6. | Election of the members of the Board of Directors. |
The Meeting resolved to (i) set the number of members of the Board of Directors in eleven; (ii) re-appoint Mr. Simon Ayat, Mr. Roberto Bonatti, Mr. Carlos Condorelli, Mr. Germán Curá, Ms. María Novales-Flamarique, Mr. Gianfelice Mario Rocca, Mr. Paolo Rocca, Mr. Jaime Serra Puche, Ms. Monica Tiuba and Mr. Guillermo Vogel to the Board of Directors; and (iii) appoint Ms. Molly Montgomery as new member of the Board of Directors, each of them to hold office until the next annual general meeting of shareholders that will be convened to decide on the Company’s 2024 annual accounts.

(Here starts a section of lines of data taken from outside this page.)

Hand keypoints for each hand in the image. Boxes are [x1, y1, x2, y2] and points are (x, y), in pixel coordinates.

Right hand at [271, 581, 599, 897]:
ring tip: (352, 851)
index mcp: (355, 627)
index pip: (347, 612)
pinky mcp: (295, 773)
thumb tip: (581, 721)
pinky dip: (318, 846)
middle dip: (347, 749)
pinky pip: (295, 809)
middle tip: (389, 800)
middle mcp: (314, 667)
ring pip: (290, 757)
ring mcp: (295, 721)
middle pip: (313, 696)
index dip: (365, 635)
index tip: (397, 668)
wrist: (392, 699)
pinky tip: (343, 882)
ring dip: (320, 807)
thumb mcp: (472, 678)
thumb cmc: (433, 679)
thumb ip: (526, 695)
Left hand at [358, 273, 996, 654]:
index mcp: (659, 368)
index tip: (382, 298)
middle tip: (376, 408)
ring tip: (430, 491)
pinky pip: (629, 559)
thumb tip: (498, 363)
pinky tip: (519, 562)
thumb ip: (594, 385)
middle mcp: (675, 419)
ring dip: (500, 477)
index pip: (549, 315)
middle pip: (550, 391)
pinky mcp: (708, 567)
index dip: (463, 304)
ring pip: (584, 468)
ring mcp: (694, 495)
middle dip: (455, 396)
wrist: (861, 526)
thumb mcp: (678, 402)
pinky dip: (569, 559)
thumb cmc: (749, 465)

7. | Approval of the compensation payable to the members of the Board of Directors for the year ending 31st December 2024. |
The Meeting resolved to approve that, as compensation for his/her services during the fiscal year 2024, (i) each of the members of the Board of Directors receive an amount of US$115,000; (ii) each of the members of the Board of Directors who are members of the Audit Committee receive an additional fee of US$55,000; and (iii) the Chairperson of the Audit Committee receive, further, an additional fee of US$20,000.

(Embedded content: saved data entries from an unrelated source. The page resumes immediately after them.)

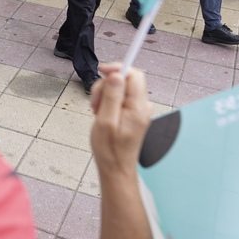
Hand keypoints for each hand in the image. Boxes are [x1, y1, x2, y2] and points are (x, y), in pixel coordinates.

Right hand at [90, 63, 150, 179]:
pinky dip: (109, 101)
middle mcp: (142, 107)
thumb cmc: (110, 151)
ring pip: (121, 88)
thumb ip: (112, 97)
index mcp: (138, 107)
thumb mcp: (105, 122)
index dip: (117, 69)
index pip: (134, 75)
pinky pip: (121, 98)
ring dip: (106, 94)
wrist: (116, 169)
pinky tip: (103, 114)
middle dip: (107, 85)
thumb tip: (117, 75)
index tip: (102, 71)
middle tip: (96, 103)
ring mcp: (138, 110)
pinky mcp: (133, 113)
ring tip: (98, 111)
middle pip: (126, 80)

8. | Approval of the Company’s compensation report for the year ended 31st December 2023. |
The Meeting resolved to approve the 2023 Compensation Report of the Company, which reports the compensation paid or payable to the members of the Board of Directors and the Company’s chief executive officer, for the performance of their duties during the year ended 31st December 2023.
9. | Approval of the Company’s compensation policy applicable to the members of the Board of Directors and the Chief Executive Officer. |
The Meeting resolved to approve the revised Compensation Policy applicable to the members of the Board of Directors and the Company’s chief executive officer, effective as from the year 2024.
10. | Approval of the external auditors’ fees for the fiscal year ending 31st December 2024. |
The Meeting resolved to (i) approve the external auditors’ fees for audit, audit-related, tax compliance and advisory services, and other permitted non-audit services to be rendered during the fiscal year ending 31st December 2024, broken-down by billing currency (Argentine Pesos, Brazilian Reais, Canadian Dollars, Colombian Pesos, Euro, Mexican Pesos and U.S. Dollars) up to a maximum amount for each currency equal to ARS 821,760,459 (subject to adjustment based on the salary increases granted by the Company to its professional personnel in Argentina), BRL 529,398, CAD 102,769, COP 389,845,029, EUR 1,766,970, MXN4,324,429, and US$ 672,695, and (ii) authorize the Audit Committee to approve any increase or reallocation of the external auditors’ fees as may be necessary, appropriate or desirable under the circumstances.
11. | Authorization to the Board of Directors to cause the distribution of all shareholder communications, including its shareholder meeting and proxy materials and annual reports to shareholders, by such electronic means as is permitted by any applicable laws or regulations. |
The Meeting resolved to authorize the Board of Directors to cause the distribution of all shareholder communications, including its shareholder meeting and proxy materials and annual reports to shareholders (either in the form of a separate annual report containing financial statements of the Company and its consolidated subsidiaries or in the form of an annual report on Form 20-F or similar document, as filed with the securities authorities or stock markets) by such electronic means as are permitted or required by any applicable laws or regulations (including any interpretations thereof), including, without limitation, by posting such communication on the Company’s website, or by sending electronic communications (e-mails) with attachment(s) in a widely used format or with a hyperlink to the applicable filing by the Company on the website of the above referred authorities or stock markets, or by any other existing or future electronic means of communication as is or may be permitted by any applicable laws or regulations.